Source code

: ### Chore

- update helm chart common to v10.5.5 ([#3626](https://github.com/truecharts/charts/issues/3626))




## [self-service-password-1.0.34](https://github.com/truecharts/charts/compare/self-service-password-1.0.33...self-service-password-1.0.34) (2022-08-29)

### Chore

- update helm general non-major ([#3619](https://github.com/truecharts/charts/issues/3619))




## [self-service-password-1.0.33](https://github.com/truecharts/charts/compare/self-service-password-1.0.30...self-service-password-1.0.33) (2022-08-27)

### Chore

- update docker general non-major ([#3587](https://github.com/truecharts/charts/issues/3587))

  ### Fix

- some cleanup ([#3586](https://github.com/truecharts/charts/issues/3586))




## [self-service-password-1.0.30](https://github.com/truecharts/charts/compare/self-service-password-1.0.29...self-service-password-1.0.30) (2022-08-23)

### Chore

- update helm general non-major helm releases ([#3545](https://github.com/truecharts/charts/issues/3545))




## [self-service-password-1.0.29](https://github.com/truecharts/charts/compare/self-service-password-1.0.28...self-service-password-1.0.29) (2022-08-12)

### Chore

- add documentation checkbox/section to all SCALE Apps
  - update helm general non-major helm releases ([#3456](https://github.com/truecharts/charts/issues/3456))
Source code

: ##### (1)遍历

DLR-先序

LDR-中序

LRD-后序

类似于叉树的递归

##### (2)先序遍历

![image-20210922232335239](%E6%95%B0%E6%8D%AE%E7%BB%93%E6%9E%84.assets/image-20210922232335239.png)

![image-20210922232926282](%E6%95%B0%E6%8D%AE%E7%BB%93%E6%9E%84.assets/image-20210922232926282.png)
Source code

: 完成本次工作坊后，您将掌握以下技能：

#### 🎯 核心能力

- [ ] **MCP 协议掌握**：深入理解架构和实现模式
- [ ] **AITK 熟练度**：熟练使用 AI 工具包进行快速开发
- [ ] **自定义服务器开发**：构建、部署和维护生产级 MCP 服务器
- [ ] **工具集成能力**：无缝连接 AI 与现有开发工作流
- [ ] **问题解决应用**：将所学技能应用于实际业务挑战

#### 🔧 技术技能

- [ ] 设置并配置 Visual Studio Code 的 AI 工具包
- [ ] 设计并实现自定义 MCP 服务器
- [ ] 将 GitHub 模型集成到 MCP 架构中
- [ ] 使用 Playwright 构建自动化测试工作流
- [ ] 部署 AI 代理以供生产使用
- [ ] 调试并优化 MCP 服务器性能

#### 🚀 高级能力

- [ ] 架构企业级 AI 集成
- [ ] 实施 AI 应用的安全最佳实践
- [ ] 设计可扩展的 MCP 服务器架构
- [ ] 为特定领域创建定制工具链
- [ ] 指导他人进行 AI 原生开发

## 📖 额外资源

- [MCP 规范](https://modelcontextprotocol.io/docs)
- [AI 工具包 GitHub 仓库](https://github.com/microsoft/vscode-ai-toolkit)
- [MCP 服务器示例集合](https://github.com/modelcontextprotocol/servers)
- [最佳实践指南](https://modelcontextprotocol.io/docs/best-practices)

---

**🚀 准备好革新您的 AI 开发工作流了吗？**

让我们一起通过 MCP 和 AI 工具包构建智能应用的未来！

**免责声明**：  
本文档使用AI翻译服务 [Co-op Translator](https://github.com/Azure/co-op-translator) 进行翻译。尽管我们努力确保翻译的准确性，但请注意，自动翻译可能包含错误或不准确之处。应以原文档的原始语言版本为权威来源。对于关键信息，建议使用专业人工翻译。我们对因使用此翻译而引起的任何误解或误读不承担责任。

——————

Across all the records above, count the lines that contain "releases" and reply with only the number.

● Reply
2